Chocolate Lab vs Naval
Chocolate Lab (PPG) and Naval (Sherwin-Williams) come from different manufacturers. Chocolate Lab reads as greige-grey, while Naval reads as blue — two distinct hue families, not close cousins. The 6-point LRV gap — 10 for Chocolate Lab vs 4 for Naval — means Chocolate Lab will open up a space more effectively. A ΔE of 24.6 puts these firmly in different territory — two distinct design choices rather than close alternatives. Below you'll find 8 real-room photo comparisons where both colors appear side by side, plus 5 simulated room previews.

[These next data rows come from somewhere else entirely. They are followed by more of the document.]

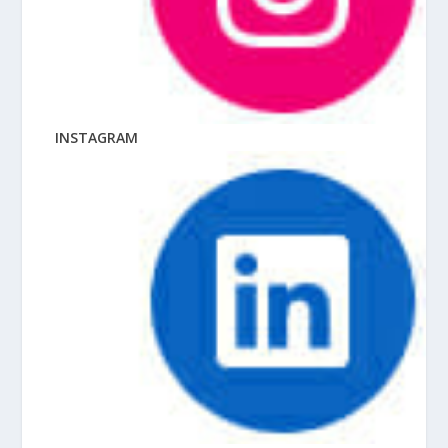
INSTAGRAM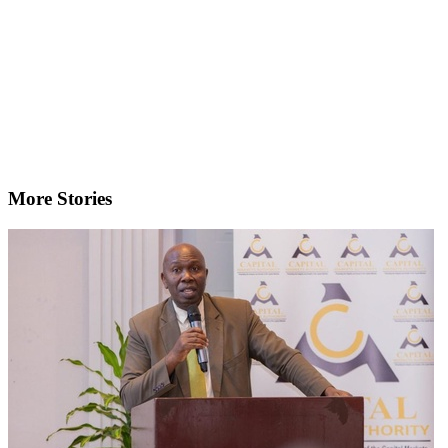
More Stories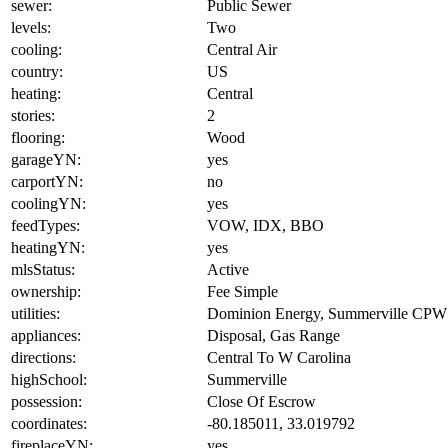
sewer:
Public Sewer
levels:
Two
cooling:
Central Air
country:
US
heating:
Central
stories:
2
flooring:
Wood
garageYN:
yes
carportYN:
no
coolingYN:
yes
feedTypes:
VOW, IDX, BBO
heatingYN:
yes
mlsStatus:
Active
ownership:
Fee Simple
utilities:
Dominion Energy, Summerville CPW
appliances:
Disposal, Gas Range
directions:
Central To W Carolina
highSchool:
Summerville
possession:
Close Of Escrow
coordinates:
-80.185011, 33.019792
fireplaceYN:
yes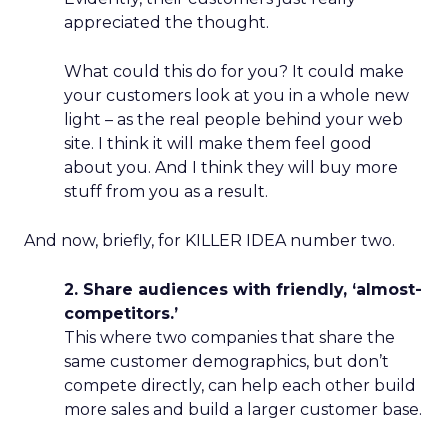
appreciated the thought.
What could this do for you? It could make
your customers look at you in a whole new
light – as the real people behind your web
site. I think it will make them feel good
about you. And I think they will buy more
stuff from you as a result.
And now, briefly, for KILLER IDEA number two.
2. Share audiences with friendly, ‘almost-
competitors.’
This where two companies that share the
same customer demographics, but don’t
compete directly, can help each other build
more sales and build a larger customer base.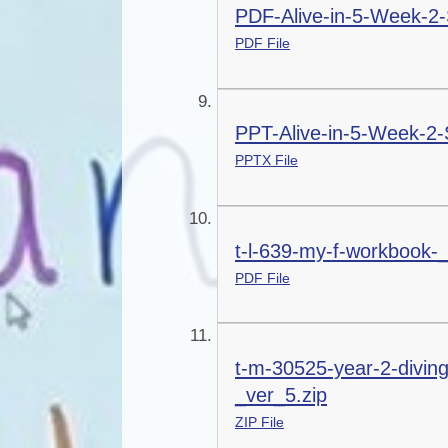
PDF-Alive-in-5-Week-2-
PDF File
PPT-Alive-in-5-Week-2-
PPTX File
t-l-639-my-f-workbook-
PDF File
t-m-30525-year-2-divin
_ver_5.zip
ZIP File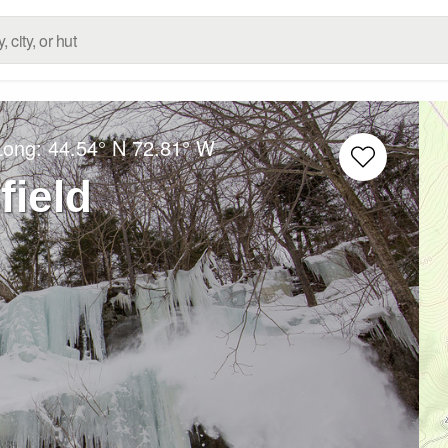
Long:
44.54° N
72.81° W
ield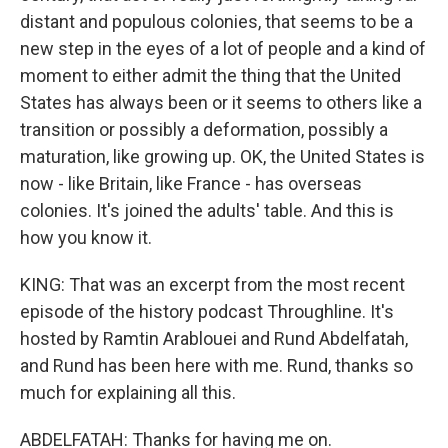
distant and populous colonies, that seems to be a
new step in the eyes of a lot of people and a kind of
moment to either admit the thing that the United
States has always been or it seems to others like a
transition or possibly a deformation, possibly a
maturation, like growing up. OK, the United States is
now - like Britain, like France - has overseas
colonies. It's joined the adults' table. And this is
how you know it.
KING: That was an excerpt from the most recent
episode of the history podcast Throughline. It's
hosted by Ramtin Arablouei and Rund Abdelfatah,
and Rund has been here with me. Rund, thanks so
much for explaining all this.
ABDELFATAH: Thanks for having me on.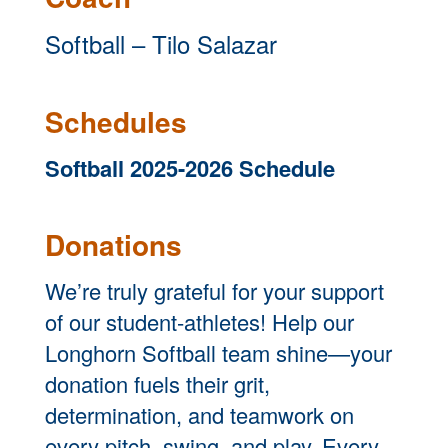
Softball – Tilo Salazar
Schedules
Softball 2025-2026 Schedule
Donations
We’re truly grateful for your support
of our student-athletes! Help our
Longhorn Softball team shine—your
donation fuels their grit,
determination, and teamwork on
every pitch, swing, and play. Every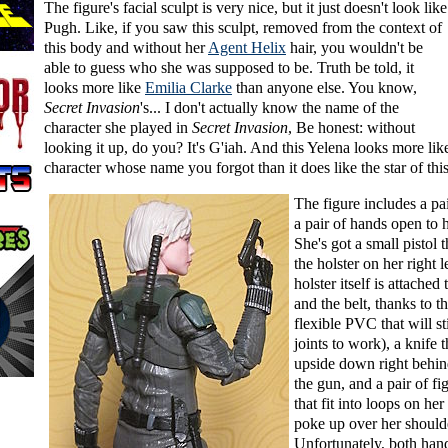
The figure's facial sculpt is very nice, but it just doesn't look lik
Pugh. Like, if you saw this sculpt, removed from the context of
this body and without her
Agent Helix
hair, you wouldn't be
able to guess who she was supposed to be. Truth be told, it
looks more like
Emilia Clarke
than anyone else. You know,
Secret Invasion
's... I don't actually know the name of the
character she played in
Secret Invasion
, Be honest: without
looking it up, do you? It's G'iah. And this Yelena looks more lik
character whose name you forgot than it does like the star of thi
The figure includes a pai
a pair of hands open to 
She's got a small pistol t
the holster on her right 
holster itself is attached
and the belt, thanks to t
flexible PVC that will st
joints to work), a knife 
upside down right behind
the gun, and a pair of fi
that fit into loops on he
poke up over her should
Unfortunately, both han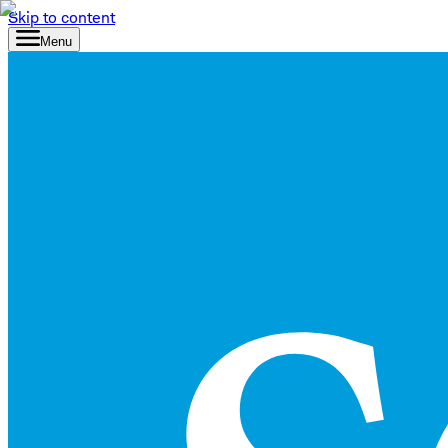
Skip to content
Menu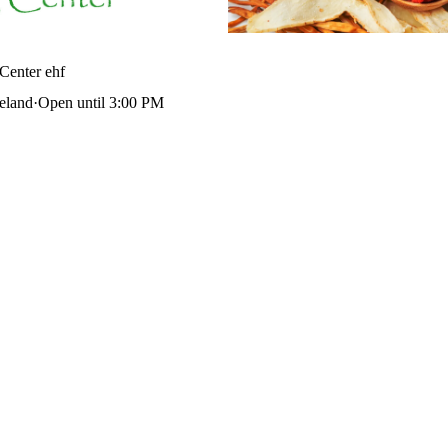
Center ehf
celand
·
Open until 3:00 PM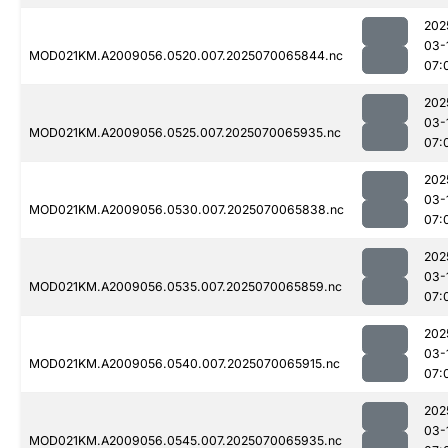
202
03-
MOD021KM.A2009056.0520.007.2025070065844.nc
07:
202
03-
MOD021KM.A2009056.0525.007.2025070065935.nc
07:
202
03-
MOD021KM.A2009056.0530.007.2025070065838.nc
07:
202
03-
MOD021KM.A2009056.0535.007.2025070065859.nc
07:
202
03-
MOD021KM.A2009056.0540.007.2025070065915.nc
07:
202
03-
MOD021KM.A2009056.0545.007.2025070065935.nc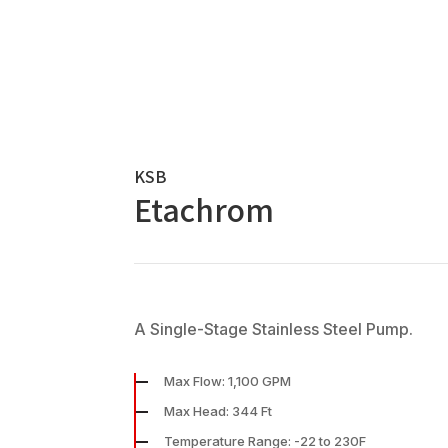
KSB
Etachrom
A Single-Stage Stainless Steel Pump.
Max Flow: 1,100 GPM
Max Head: 344 Ft
Temperature Range: -22 to 230F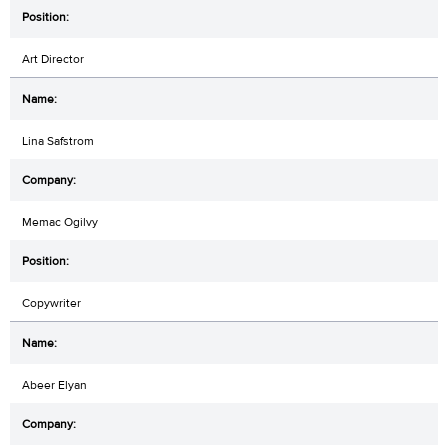
Art Director
Lina Safstrom
Memac Ogilvy
Copywriter
Abeer Elyan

Chocolate Lab vs Naval in Real Spaces
8 real rooms side by side. Seeing Chocolate Lab and Naval in actual rooms makes the difference concrete; browse the spaces below to get a feel for how each color lives on a wall.
Living Room
A living room wall sees more varied light than almost any other surface in the house, which makes the choice between these two more nuanced than a chip suggests. Chocolate Lab reads slightly lighter here — a subtle but real difference in how open the space feels.
Bedroom
Bedrooms are typically lit with warmer, lower light than the rest of the house — a condition that flatters warm tones and deepens cool ones. Chocolate Lab has the edge in reflectance, which shows as a quiet sense of added space rather than an obvious contrast.
Kitchen
Kitchens often have the harshest, most revealing light in the house — under-cabinet LEDs and overhead fixtures that strip away subtlety. Chocolate Lab has the edge in reflectance, which shows as a quiet sense of added space rather than an obvious contrast.
Dining Room
Dining rooms often rely on warm incandescent or candlelight, which flatters warm undertones and mutes cool ones. The brightness difference is modest but present — Chocolate Lab gives the walls a little more lift.
Bathroom
Small bathrooms intensify color. A shade that seems quiet in a larger room can feel immersive when you're surrounded by it on four walls. Chocolate Lab has the edge in reflectance, which shows as a quiet sense of added space rather than an obvious contrast.
Home Office
Home office walls matter more than most — you're looking at them all day, and a color that reads fine at first can become tiring over time. Chocolate Lab has the edge in reflectance, which shows as a quiet sense of added space rather than an obvious contrast.
House
A full exterior is the most demanding test for a paint color — scale and outdoor light both amplify differences that seem small on a swatch. Chocolate Lab has the edge in reflectance, which shows as a quiet sense of added space rather than an obvious contrast.
Front Door
On a front door, the color is both the first and last thing you see — a context where even a modest tonal difference reads clearly. Chocolate Lab reads slightly lighter here — a subtle but real difference in how open the space feels.
Color Details
Chocolate Lab vs Naval Simulated Comparison
5 simulated room previews — drag the slider on each to see Chocolate Lab on one side and Naval on the other.
Digital color is approximate. These simulations are generated from the manufacturer's hex values and overlaid on grayscale room photos — your screen's calibration, brightness, and viewing angle all affect how they render. Before committing to either color, test physical samples in your own space under the light you actually live with.
More Chocolate Lab comparisons
See how Chocolate Lab stacks up against other well-photographed colors across different brands and tones.